[Dataset entries]
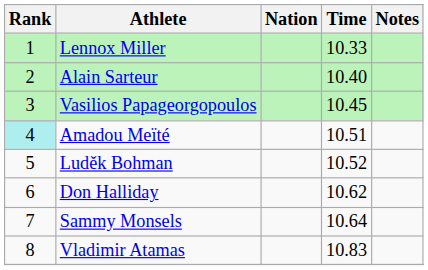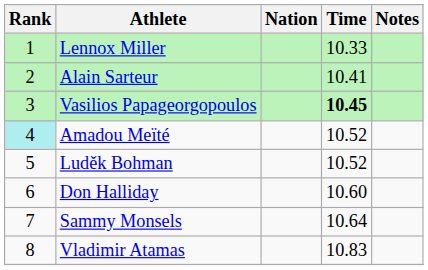Alain Sarteur | Time: 10.40 -> 10.41
Vasilios Papageorgopoulos | Time: normal -> bold
Amadou Meïté | Time: 10.51 -> 10.52
Don Halliday | Time: 10.62 -> 10.60
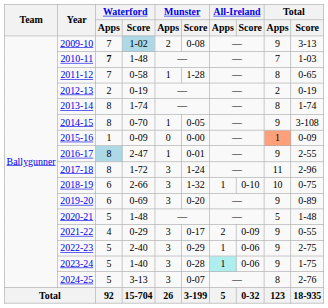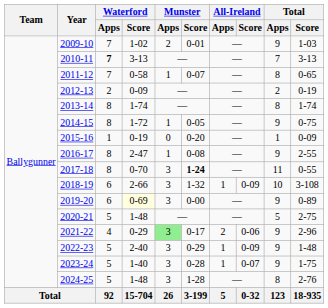2009-10 | Waterford / Score: lightblue background -> no background
2009-10 | Munster / Score: 0-08 -> 0-01
2009-10 | Total / Score: 3-13 -> 1-03
2010-11 | Waterford / Score: 1-48 -> 3-13
2010-11 | Total / Score: 1-03 -> 3-13
2011-12 | Munster / Score: 1-28 -> 0-07
2012-13 | Waterford / Score: 0-19 -> 0-09
2014-15 | Waterford / Score: 0-70 -> 1-72
2014-15 | Total / Score: 3-108 -> 0-75
2015-16 | Waterford / Score: 0-09 -> 0-19
2015-16 | Munster / Score: 0-00 -> 0-20
2015-16 | Total / Apps: lightsalmon background -> no background
2016-17 | Waterford / Apps: lightblue background -> no background
2016-17 | Munster / Score: 0-01 -> 0-08
2017-18 | Waterford / Score: 1-72 -> 0-70
2017-18 | Munster / Score: normal -> bold
2017-18 | Total / Score: 2-96 -> 0-55
2018-19 | All-Ireland / Score: 0-10 -> 0-09
2018-19 | Total / Score: 0-75 -> 3-108
2019-20 | Waterford / Score: no background -> lightyellow background
2019-20 | Munster / Score: 0-20 -> 0-00
2020-21 | Total / Score: 1-48 -> 2-75
2021-22 | Munster / Apps: no background -> lightgreen background
2021-22 | All-Ireland / Score: 0-09 -> 0-06
2021-22 | Total / Score: 0-55 -> 2-96
2022-23 | All-Ireland / Score: 0-06 -> 0-09
2022-23 | Total / Score: 2-75 -> 1-48
2023-24 | All-Ireland / Apps: paleturquoise background -> no background
2023-24 | All-Ireland / Score: 0-06 -> 0-07
2024-25 | Waterford / Score: 3-13 -> 1-48
2024-25 | Munster / Score: 0-07 -> 1-28
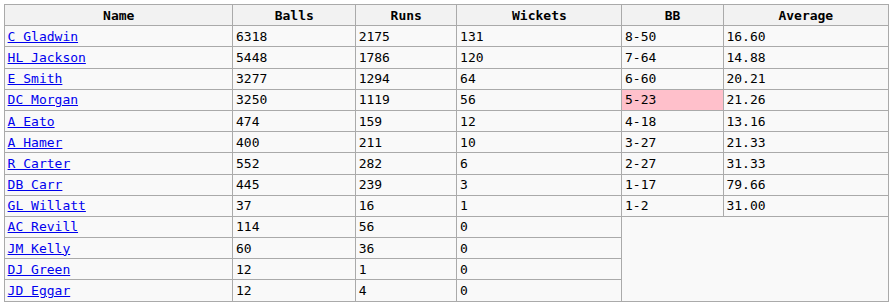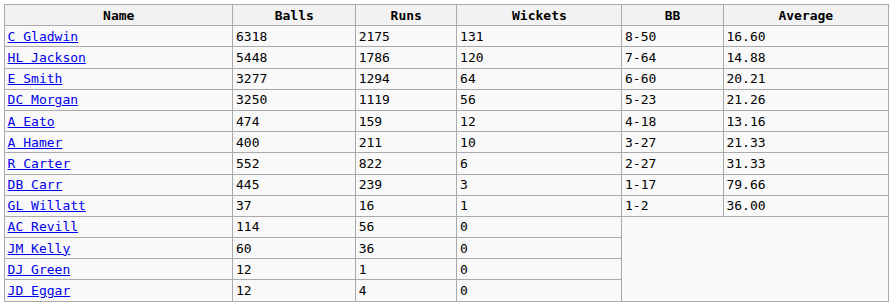DC Morgan | BB: pink background -> no background
R Carter | Runs: 282 -> 822
GL Willatt | Average: 31.00 -> 36.00
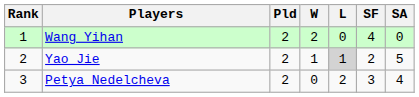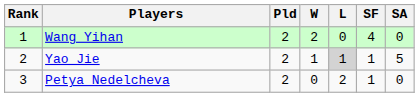Yao Jie | SF: 2 -> 1
Petya Nedelcheva | SF: 3 -> 1
Petya Nedelcheva | SA: 4 -> 0
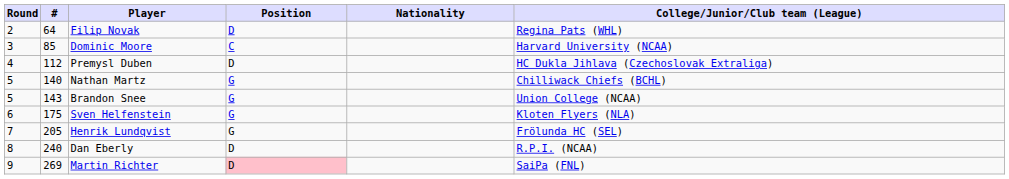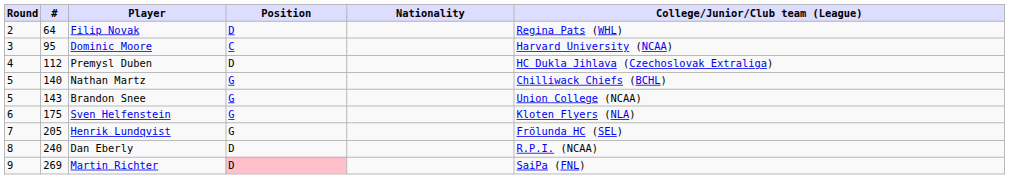Dominic Moore | #: 85 -> 95
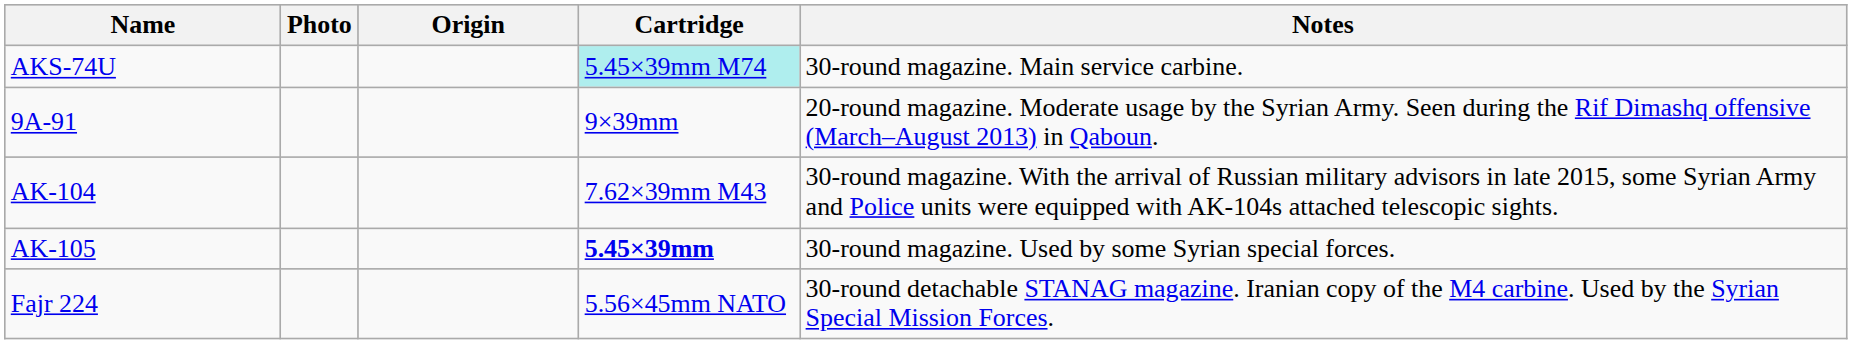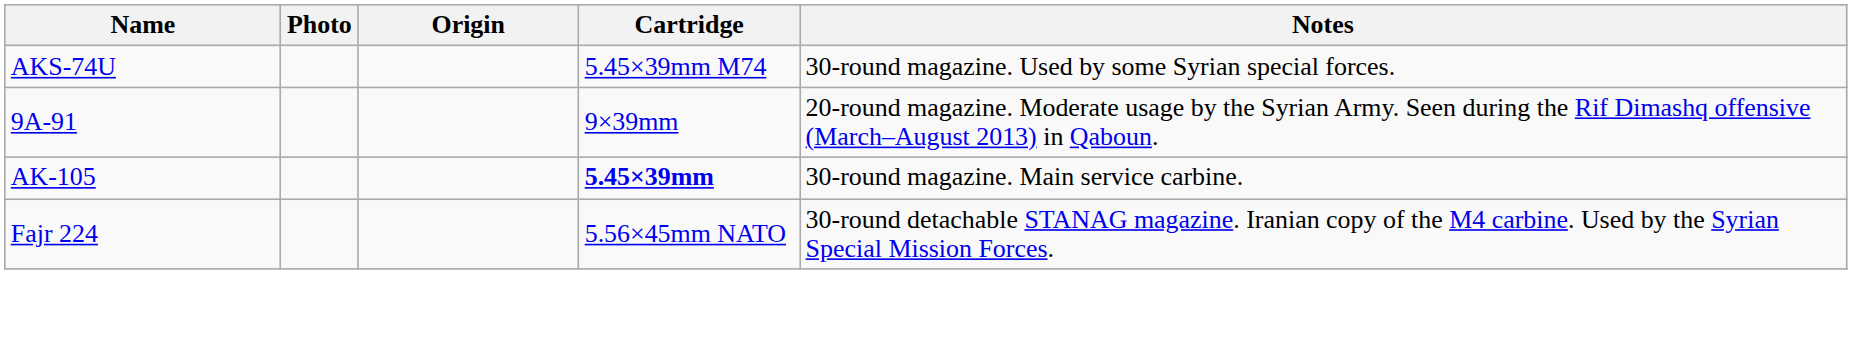AKS-74U | Cartridge: paleturquoise background -> no background
AKS-74U | Notes: 30-round magazine. Main service carbine. -> 30-round magazine. Used by some Syrian special forces.
- row: AK-104 | 7.62×39mm M43 | 30-round magazine. With the arrival of Russian military advisors in late 2015, some Syrian Army and Police units were equipped with AK-104s attached telescopic sights.
AK-105 | Notes: 30-round magazine. Used by some Syrian special forces. -> 30-round magazine. Main service carbine.
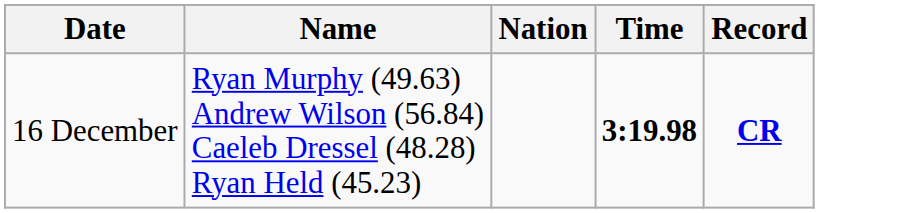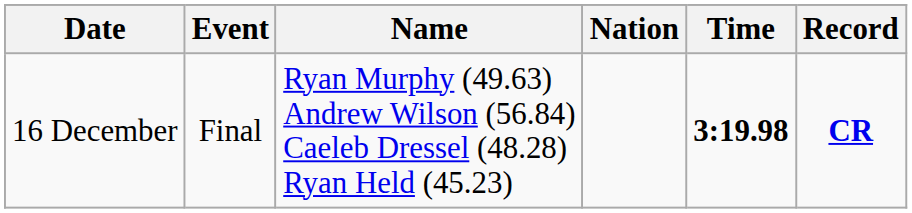+ column: Event | Final
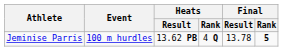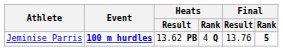Jeminise Parris | Event: normal -> bold
Jeminise Parris | Final / Result: 13.78 -> 13.76
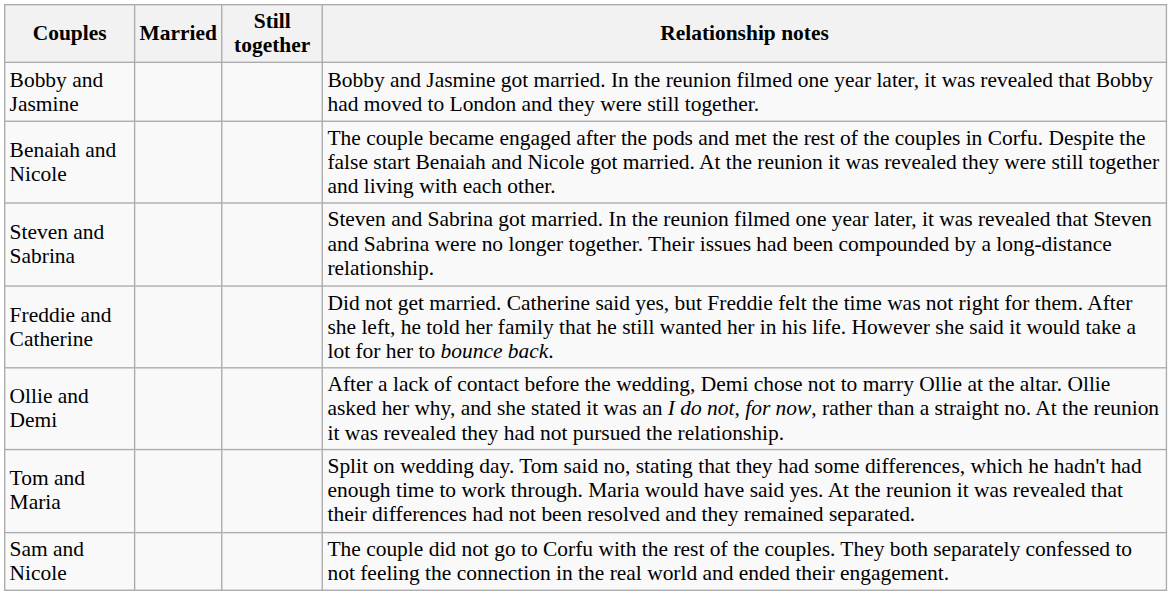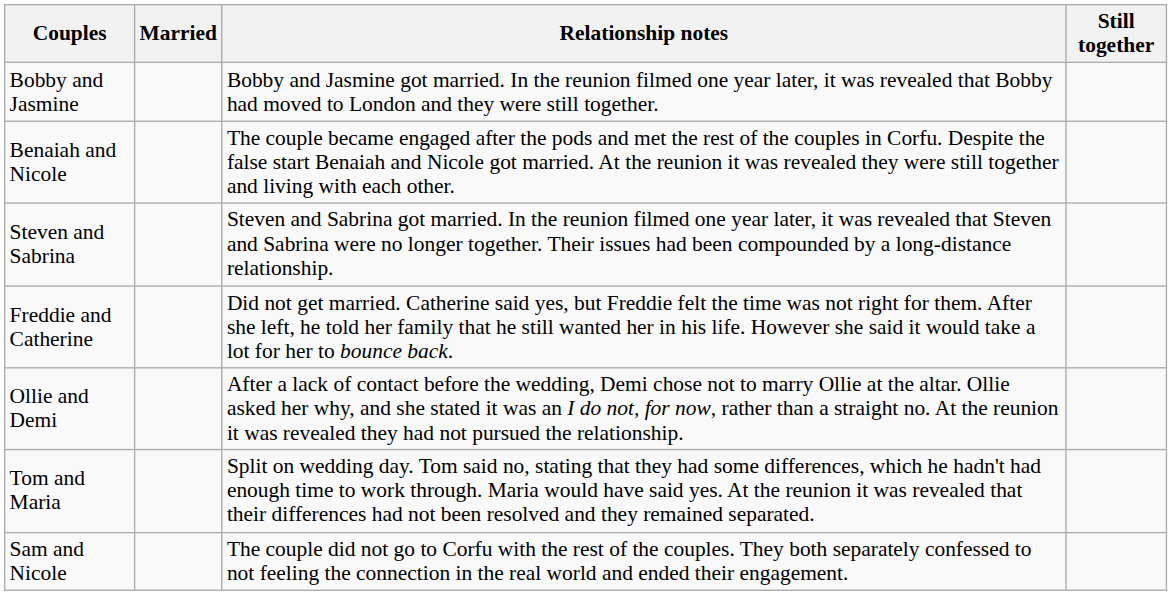columns swapped: Still together <-> Relationship notes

#### Exercise
Gather every line of the data above that contains the string "forces", and copy each of those lines in full.

#### Exercise answer
AKS-74U | Notes: 30-round magazine. Main service carbine. -> 30-round magazine. Used by some Syrian special forces.
AK-105 | Notes: 30-round magazine. Used by some Syrian special forces. -> 30-round magazine. Main service carbine.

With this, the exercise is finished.